| DOCUMENT SEGMENT |
◇ ◇ ◇ ◇

The jury also found petitioner guilty of aiming a firearm at a human being. Ex. 12 (#25). The trial court dismissed that count notwithstanding the verdict. Ex. 10, at 6 (#25).
A federal court will not review a claim for habeas corpus relief if the decision of the state court regarding that claim rested on a state-law ground that is independent of the federal question and adequate to support the judgment. Coleman v. Thompson, 501 U.S. 722, 730-31 (1991).

◇ ◇ ◇ ◇

| DATASET ENTRIES |

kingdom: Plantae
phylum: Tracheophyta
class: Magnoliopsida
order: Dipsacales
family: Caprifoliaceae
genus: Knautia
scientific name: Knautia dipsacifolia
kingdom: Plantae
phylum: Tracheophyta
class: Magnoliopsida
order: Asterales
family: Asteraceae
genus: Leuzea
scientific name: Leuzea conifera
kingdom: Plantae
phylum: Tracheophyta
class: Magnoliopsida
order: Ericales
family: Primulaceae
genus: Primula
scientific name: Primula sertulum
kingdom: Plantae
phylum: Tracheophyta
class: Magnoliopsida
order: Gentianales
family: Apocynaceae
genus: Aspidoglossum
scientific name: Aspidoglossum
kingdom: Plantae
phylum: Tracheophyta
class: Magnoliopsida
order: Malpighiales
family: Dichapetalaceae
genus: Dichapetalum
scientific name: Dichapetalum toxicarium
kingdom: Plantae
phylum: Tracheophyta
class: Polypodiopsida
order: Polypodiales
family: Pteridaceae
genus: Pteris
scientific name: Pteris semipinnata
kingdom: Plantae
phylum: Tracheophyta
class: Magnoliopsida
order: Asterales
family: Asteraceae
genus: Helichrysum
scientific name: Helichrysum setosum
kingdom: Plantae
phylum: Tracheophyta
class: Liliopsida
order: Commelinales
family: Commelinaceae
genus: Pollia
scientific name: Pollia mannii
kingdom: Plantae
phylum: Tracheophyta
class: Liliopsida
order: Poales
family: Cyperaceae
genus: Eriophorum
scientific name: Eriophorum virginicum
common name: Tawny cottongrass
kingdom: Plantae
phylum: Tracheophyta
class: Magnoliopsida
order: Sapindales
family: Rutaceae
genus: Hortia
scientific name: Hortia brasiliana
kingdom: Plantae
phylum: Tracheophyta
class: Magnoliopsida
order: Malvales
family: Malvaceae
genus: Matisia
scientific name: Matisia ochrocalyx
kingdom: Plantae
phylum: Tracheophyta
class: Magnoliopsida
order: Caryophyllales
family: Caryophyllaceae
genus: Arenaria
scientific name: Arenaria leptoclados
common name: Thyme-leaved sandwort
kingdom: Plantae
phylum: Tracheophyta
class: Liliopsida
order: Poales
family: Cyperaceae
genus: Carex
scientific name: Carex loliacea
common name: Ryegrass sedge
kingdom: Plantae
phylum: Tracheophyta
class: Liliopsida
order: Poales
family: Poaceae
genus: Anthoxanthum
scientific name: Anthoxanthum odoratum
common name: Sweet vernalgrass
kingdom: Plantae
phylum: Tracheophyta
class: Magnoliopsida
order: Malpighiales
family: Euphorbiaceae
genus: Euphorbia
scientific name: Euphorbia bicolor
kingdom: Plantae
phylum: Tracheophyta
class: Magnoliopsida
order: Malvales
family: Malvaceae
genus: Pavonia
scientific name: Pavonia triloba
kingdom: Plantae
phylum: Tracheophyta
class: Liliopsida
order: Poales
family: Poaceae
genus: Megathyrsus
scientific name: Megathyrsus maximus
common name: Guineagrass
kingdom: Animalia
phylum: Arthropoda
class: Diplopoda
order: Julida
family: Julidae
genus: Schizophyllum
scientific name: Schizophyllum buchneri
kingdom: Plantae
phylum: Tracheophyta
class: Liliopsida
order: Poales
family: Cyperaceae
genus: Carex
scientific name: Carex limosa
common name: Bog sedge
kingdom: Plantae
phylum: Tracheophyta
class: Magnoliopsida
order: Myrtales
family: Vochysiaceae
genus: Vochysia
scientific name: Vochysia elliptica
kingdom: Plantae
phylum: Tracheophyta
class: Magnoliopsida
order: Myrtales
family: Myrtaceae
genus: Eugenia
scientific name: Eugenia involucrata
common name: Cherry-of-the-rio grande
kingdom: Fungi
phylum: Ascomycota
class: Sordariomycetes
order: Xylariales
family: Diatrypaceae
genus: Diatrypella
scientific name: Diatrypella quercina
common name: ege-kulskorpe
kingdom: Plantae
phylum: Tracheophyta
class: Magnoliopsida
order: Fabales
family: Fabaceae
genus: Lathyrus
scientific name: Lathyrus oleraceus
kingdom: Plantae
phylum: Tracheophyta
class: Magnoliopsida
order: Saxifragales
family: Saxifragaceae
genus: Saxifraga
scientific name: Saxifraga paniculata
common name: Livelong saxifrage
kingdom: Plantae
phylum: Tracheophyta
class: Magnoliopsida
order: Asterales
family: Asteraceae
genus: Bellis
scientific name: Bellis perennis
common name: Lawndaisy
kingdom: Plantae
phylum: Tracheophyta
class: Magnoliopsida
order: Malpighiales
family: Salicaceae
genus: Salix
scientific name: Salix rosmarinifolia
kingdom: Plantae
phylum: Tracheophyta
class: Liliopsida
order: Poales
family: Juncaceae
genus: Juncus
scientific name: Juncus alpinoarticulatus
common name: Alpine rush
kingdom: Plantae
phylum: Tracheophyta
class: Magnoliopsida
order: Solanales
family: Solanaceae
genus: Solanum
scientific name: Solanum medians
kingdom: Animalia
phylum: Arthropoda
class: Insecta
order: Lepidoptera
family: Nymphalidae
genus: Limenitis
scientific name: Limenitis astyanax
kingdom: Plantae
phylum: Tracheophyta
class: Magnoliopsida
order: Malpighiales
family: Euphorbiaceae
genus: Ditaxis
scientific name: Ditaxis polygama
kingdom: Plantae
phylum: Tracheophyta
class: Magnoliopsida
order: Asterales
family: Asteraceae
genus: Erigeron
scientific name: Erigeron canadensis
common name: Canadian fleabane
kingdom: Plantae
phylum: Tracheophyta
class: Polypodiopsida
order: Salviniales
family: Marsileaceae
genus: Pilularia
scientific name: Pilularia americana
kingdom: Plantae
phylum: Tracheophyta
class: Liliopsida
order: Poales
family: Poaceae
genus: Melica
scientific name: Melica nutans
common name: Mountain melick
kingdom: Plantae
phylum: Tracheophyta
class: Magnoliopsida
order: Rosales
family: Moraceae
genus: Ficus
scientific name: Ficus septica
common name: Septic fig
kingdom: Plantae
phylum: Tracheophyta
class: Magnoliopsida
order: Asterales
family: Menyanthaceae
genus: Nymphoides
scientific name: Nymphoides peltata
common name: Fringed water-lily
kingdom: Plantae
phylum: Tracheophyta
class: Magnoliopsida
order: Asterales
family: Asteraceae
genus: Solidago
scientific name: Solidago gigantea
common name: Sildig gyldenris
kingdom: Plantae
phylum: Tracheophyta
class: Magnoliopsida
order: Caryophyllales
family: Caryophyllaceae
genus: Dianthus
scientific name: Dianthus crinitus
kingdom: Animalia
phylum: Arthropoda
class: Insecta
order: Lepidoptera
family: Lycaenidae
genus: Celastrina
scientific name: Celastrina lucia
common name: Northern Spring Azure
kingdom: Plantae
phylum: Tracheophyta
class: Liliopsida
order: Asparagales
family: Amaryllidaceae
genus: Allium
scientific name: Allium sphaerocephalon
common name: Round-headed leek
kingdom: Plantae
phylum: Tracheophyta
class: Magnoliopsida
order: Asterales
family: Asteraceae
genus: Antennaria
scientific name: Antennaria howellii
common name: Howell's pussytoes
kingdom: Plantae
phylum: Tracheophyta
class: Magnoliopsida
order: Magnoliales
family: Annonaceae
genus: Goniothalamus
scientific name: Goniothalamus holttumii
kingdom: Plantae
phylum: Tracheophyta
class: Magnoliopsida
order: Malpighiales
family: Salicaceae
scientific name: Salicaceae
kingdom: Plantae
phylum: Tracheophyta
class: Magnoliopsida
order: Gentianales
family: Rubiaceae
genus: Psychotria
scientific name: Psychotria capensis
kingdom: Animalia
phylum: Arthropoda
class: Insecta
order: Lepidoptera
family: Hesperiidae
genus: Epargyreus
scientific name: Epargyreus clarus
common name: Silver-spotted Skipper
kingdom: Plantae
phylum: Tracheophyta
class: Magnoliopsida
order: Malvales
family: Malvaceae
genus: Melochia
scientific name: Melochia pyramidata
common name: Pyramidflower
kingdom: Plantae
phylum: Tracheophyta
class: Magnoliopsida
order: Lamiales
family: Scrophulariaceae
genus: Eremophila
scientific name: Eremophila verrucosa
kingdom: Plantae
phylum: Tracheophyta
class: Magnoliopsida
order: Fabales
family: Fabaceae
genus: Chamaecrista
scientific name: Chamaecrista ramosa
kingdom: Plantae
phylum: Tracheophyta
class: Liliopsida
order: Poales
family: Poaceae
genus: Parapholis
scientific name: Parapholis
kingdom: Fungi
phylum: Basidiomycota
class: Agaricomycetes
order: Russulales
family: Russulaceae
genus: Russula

◇ ◇ ◇ ◇

| PROBLEMS TO SOLVE |
1/ Put this sentence from the court excerpt into Spanish: "The trial court dismissed that count notwithstanding the verdict."
2/ In the rows, starting at the line that contains "common name: Mountain melick" and ending at the line that contains "common name: Fringed water-lily", change "scientific name" to "binomial name" and return only those lines.

| TASK-BY-TASK RESULTS |
1/ El tribunal de primera instancia desestimó ese cargo no obstante el veredicto.

2/
common name: Mountain melick
kingdom: Plantae
phylum: Tracheophyta
class: Magnoliopsida
order: Rosales
family: Moraceae
genus: Ficus
binomial name: Ficus septica
common name: Septic fig
kingdom: Plantae
phylum: Tracheophyta
class: Magnoliopsida
order: Asterales
family: Menyanthaceae
genus: Nymphoides
binomial name: Nymphoides peltata
common name: Fringed water-lily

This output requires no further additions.